Un peu de Sainte-Marie-Médiatrice chez le député Deltell

Le député de Chauveau, Gérard Deltell, est féru d’histoire. Particulièrement celle de son patelin, Château-d’Eau, dans le nord de Loretteville. Pour sauvegarder un peu du patrimoine de la paroisse dont l’église a fermé l’an dernier, le député a installé un banc de cette église dans son bureau de comté. «Pour moi, c’est une façon de perpétuer le patrimoine de notre région.»

Le chef de l’Action démocratique du Québec a beaucoup d’attaches pour Sainte-Marie-Médiatrice et Château-d’Eau. Il a été baptisé là, et y a fait toutes les étapes catholiques habituelles à cette époque.

Le député souligne qu’il n’y a, dans ce geste, rien de religieux. Il s’agit plutôt de sauvegarder le patrimoine de sa communauté. Les citoyens n’auront pas à se confesser à leur prochaine visite chez leur député, qu’on se le tienne pour dit!

Un grand banc de l’église Saint-Marie-Médiatrice a donc été acheté par la famille Deltell – qui a vécu plusieurs années sur le boulevard Valcartier – et sectionné, afin que chacun en ait une partie.

Gérard Deltell, aussi fondateur de la Société d’histoire de Château-d’Eau/Loretteville, croit qu’ainsi, le souvenir de l’église va se perpétuer. Il s’agit d’un clin d’oeil personnel, qui n’implique que lui. «Dans 30 ans d’ici, quand une autre personne sera député de Chauveau, je vais partir avec ça, bien entendu», de dire le chef de l’ADQ, sourire en coin.

Ses parents avaient acheté un chalet non loin de l’église, qu’ils ont agrandi au fil du temps.

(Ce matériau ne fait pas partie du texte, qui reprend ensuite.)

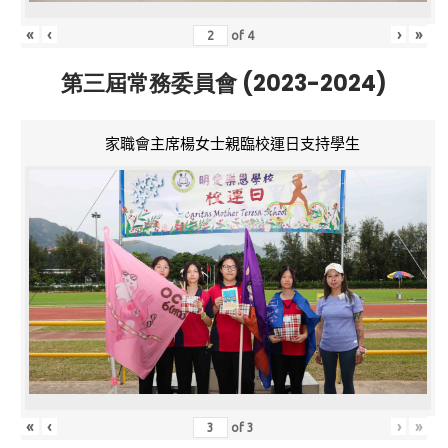
«
‹
›
»
of
4
第三屆常務委員會 (2023-2024)
家職會主席楊女士親臨校運日支持學生
«
‹
›
»
of
3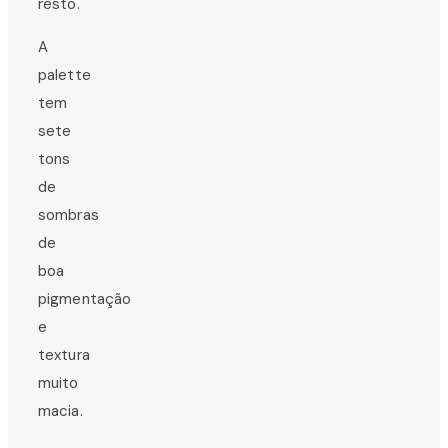
resto.
A
palette
tem
sete
tons
de
sombras
de
boa
pigmentação
e
textura
muito
macia.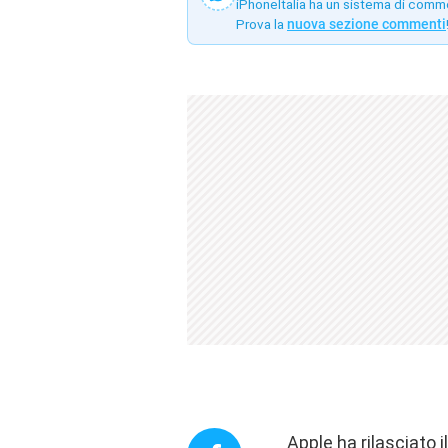
iPhoneItalia ha un sistema di comm
Prova la
nuova sezione commenti
Apple ha rilasciato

Gérard Deltell se souvient du coin avec nostalgie : l’école Saint-Léger, devenue l’école Château-d’Eau, ou encore le curé Talbot, un «très bon tribun».

Une douce résignation

C’est sans amertume que le député de Chauveau a vu la petite église rose du boulevard Valcartier fermer, l’an dernier. «C’est clair qu’on aurait tous souhaité que l’église survive. Maintenant, il faut regarder la réalité en face. C’était rendu très difficile à survivre. Le diocèse a pris la décision qui, malheureusement, devait être prise, soit de fermer la paroisse. On est quand même à 1,5 kilomètre de Saint-Ambroise…»

Concernant l’avenir de l’endroit, M. Deltell dit avoir «personnellement signalé au maire Labeaume qu’une des avenues qui pourrait être envisagée – qui, à mon sens, aurait de l’allure – c’est de l’habitation à faible gabarit, maximum deux étages. Il y a des belles maisons ancestrales qui sont dans le coin. Il faut préserver ce cachet-là», estime-t-il.

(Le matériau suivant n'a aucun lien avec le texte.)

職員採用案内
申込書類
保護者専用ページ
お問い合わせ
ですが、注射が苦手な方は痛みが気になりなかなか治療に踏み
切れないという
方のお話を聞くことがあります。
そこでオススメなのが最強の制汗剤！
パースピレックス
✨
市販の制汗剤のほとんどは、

Une autre vocation pour le bâtiment est difficilement imaginable, puisque celui-ci aurait besoin de rénovations importantes et le réflexe de faire de ces églises désertées des centres communautaires ou artistiques n’est pas toujours le bon, croit le député.

«J’ai un attachement naturel pour [cette église], mais on comprend, en même temps, que ce n’est pas Notre-Dame-des-Victoires, dans le Petit-Champlain», se résigne-t-il.